Thanks @Daimona. The execution times are what I typically see in filter statistics, though the numbers vary.

Those are a good starting point, but I doubt they'd be reliable for smaller-scale differences, due to noise.

All filters that I'm managing run in under 0.5 ms, but the one with a list of 30-something words is always above 2 ms, and on some days up to 5 ms. A filter with about 15 rlike invocations (short patterns - historical reasons) on a ccnorm'ed string runs in under 0.5 ms. A similar filter with a ccnorm_contains_any shows an average of nearly 3 ms today.

This might be caused by various factors, potentially including contains_any being slower than rlike in your specific case. It's hard to tell; I may be able to help if you tell me the ID of the slow filter.
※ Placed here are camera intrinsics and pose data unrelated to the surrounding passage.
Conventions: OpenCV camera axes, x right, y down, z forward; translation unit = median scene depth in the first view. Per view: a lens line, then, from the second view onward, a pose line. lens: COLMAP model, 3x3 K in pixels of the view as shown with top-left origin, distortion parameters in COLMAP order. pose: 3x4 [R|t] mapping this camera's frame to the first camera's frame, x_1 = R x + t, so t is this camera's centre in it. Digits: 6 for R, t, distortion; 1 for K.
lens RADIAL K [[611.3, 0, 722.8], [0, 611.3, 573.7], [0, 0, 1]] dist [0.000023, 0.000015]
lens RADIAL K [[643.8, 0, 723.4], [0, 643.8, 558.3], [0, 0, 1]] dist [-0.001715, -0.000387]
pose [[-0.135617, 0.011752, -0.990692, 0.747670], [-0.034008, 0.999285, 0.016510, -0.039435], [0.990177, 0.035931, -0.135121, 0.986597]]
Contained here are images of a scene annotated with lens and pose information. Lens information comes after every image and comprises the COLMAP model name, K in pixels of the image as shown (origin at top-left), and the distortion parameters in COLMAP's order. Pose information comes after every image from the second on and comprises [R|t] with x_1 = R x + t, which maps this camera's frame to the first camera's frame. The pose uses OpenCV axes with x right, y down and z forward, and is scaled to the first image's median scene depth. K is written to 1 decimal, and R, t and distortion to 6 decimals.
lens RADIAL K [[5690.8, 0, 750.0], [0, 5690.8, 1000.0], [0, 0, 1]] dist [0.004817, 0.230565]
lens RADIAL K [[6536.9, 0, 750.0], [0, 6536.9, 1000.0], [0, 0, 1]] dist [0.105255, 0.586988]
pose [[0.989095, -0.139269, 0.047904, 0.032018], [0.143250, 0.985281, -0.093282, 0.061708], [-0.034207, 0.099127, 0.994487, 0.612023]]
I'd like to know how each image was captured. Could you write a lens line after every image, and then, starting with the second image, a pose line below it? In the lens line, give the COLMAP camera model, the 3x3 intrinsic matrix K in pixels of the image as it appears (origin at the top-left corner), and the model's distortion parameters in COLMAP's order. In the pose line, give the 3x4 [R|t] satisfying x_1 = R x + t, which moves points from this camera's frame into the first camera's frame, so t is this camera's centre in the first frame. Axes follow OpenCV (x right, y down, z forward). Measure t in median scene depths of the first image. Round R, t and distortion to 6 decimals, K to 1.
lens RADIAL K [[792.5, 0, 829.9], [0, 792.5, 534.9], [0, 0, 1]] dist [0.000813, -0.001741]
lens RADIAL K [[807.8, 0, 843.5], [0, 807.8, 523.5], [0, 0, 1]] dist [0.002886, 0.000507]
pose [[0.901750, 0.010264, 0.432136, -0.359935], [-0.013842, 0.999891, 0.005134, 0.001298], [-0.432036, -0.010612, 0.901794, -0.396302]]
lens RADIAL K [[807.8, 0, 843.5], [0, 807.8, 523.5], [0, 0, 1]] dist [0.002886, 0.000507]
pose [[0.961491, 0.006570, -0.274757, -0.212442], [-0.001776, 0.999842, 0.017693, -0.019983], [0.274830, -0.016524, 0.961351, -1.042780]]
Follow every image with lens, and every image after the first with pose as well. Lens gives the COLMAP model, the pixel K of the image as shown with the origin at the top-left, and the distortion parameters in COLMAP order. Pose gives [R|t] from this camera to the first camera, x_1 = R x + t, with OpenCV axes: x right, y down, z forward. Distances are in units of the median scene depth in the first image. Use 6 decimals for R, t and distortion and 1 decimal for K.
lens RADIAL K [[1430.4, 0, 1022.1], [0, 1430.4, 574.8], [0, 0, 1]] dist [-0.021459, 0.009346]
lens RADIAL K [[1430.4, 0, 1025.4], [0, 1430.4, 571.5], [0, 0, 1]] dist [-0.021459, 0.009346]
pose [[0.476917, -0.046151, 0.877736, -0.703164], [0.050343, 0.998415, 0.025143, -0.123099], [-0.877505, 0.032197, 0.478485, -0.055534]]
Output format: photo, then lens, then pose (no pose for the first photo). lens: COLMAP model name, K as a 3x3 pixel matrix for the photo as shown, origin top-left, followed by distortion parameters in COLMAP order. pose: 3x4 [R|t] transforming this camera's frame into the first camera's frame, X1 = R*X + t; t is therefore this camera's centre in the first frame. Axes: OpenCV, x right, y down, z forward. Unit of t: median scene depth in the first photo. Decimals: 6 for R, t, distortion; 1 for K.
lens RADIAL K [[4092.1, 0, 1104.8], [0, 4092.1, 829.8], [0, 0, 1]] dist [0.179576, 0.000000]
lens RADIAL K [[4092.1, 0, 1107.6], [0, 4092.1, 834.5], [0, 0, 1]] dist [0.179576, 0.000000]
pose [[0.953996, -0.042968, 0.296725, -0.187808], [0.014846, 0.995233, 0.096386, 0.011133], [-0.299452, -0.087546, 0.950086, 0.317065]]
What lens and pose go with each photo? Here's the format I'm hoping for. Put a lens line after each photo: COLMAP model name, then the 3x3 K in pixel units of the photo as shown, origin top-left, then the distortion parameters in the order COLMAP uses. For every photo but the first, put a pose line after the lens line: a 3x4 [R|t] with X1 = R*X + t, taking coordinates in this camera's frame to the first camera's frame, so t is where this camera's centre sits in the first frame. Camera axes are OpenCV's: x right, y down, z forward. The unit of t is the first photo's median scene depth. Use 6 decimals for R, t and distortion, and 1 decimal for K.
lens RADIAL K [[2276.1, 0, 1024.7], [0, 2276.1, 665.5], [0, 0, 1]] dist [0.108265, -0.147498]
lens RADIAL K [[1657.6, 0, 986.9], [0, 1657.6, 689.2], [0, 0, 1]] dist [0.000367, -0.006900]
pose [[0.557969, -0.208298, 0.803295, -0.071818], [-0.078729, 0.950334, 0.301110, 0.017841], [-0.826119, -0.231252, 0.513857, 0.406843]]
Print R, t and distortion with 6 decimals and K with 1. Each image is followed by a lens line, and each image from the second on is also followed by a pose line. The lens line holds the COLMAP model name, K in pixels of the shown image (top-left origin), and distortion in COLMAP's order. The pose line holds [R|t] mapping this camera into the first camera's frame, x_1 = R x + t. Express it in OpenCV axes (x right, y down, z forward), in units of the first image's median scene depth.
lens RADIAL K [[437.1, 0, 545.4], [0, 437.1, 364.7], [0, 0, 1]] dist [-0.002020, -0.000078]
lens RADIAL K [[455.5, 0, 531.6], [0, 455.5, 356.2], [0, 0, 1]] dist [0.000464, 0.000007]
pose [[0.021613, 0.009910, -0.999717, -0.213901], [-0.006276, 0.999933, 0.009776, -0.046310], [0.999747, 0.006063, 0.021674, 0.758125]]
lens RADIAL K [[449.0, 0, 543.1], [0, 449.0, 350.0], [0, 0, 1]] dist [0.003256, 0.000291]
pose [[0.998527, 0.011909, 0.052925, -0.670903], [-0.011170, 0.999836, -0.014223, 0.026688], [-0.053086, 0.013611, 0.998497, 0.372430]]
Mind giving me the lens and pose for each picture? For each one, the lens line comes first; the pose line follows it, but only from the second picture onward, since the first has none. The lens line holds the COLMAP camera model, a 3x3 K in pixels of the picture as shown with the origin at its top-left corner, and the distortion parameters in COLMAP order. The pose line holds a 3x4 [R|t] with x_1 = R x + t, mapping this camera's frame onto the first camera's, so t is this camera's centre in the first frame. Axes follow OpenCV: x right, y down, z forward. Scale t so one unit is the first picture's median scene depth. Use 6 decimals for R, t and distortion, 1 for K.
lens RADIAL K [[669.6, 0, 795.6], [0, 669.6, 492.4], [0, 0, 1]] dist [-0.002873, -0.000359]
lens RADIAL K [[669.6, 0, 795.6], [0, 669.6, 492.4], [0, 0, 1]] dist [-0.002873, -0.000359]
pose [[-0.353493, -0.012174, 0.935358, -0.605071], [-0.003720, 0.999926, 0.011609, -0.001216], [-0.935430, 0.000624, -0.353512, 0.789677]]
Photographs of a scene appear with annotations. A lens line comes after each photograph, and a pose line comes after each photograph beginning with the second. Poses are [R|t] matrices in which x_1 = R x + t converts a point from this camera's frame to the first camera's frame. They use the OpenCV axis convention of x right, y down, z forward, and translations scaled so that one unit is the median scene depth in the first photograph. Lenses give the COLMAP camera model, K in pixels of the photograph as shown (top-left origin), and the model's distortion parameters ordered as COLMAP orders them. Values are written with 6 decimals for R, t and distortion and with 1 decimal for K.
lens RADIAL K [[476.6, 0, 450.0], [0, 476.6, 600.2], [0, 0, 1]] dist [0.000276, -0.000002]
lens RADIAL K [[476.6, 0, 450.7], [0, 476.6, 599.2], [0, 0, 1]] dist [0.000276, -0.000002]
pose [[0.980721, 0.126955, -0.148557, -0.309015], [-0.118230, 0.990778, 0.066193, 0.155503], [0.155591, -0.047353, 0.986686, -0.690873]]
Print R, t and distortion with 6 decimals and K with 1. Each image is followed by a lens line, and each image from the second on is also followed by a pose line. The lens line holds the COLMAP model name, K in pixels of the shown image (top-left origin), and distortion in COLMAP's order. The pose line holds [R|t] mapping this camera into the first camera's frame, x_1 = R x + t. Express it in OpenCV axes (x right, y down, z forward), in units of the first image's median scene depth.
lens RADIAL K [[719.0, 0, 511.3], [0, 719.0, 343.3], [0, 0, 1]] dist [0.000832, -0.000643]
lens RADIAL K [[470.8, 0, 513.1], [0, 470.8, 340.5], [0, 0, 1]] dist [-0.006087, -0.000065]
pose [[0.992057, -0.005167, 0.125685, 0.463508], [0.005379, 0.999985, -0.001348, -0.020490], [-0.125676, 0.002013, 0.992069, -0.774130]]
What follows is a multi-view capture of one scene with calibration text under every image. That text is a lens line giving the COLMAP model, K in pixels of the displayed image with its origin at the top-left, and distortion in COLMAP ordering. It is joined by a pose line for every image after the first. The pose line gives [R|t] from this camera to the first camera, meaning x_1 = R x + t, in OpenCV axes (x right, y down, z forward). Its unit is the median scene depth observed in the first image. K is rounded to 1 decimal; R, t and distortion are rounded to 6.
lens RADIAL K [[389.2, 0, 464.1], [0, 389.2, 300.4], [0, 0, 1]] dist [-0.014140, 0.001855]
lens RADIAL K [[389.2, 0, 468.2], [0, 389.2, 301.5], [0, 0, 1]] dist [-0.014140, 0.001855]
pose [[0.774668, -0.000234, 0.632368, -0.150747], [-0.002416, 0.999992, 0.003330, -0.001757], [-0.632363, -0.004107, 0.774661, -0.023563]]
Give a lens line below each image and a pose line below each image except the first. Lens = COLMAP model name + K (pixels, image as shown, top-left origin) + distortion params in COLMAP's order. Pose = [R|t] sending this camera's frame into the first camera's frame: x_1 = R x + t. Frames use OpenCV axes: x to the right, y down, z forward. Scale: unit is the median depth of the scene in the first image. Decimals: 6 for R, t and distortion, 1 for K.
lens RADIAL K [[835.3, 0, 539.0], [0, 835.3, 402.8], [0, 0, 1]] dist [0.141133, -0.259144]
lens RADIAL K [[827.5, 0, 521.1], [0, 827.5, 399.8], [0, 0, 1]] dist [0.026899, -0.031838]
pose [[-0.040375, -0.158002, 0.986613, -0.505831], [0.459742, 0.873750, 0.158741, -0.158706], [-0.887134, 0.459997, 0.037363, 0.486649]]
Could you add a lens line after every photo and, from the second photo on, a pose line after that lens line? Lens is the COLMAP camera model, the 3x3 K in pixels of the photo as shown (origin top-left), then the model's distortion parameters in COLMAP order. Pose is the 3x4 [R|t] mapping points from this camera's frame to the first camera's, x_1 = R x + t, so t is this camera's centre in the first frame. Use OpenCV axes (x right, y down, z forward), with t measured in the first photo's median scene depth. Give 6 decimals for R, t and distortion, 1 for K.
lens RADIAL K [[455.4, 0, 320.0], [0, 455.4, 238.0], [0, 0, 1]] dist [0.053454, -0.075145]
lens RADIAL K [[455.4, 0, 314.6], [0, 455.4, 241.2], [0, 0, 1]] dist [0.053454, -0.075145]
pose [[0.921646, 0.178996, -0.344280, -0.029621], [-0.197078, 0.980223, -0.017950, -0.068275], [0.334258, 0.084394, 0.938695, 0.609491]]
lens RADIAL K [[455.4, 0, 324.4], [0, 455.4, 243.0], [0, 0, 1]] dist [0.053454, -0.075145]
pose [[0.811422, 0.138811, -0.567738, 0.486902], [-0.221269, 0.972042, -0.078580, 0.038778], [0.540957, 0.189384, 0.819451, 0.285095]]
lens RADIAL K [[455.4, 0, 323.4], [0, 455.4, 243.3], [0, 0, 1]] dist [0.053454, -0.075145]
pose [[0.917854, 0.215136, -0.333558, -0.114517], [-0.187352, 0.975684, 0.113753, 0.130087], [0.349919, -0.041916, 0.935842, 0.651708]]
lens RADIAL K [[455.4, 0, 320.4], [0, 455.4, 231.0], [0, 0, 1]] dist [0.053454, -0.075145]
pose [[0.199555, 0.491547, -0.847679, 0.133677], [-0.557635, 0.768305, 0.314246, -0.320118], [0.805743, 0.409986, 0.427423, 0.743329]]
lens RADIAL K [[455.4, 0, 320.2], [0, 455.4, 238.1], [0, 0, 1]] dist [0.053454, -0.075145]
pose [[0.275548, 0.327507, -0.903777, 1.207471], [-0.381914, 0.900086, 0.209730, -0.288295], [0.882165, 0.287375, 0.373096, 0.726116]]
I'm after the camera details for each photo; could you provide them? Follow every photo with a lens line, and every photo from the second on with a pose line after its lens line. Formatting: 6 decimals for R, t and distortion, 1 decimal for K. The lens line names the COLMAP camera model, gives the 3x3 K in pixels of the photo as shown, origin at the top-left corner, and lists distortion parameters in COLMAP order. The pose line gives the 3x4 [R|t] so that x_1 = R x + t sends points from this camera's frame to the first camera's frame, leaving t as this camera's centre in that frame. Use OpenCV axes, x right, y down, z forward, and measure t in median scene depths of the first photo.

I don't know if this is much of a problem IRL. I see people trying to optimize their filters (make them 'green'?), so I though this might be something worth investigating further.

We're talking about few milliseconds, so it's not a big deal. Faster is better, but in this case I think it's acceptable.

Btw, is ccnorm_contains_any() just contains_any( ccnorm() )?

It's equivalent to contains_any( ccnorm( $haystack ), ccnorm( $needle1 ), ..., ccnorm( $needleN ) ), but more performant (and more readable!).

I'm closing this as invalid per above. @Ponor and I have been discussing the specific filter (which is not publicly visible) in private channels. The gist of it is that the slowness is due to the usage of ccnorm_contains_any, which applies ccnorm to all its arguments, whereas the version with rlike only applied it to the haystack.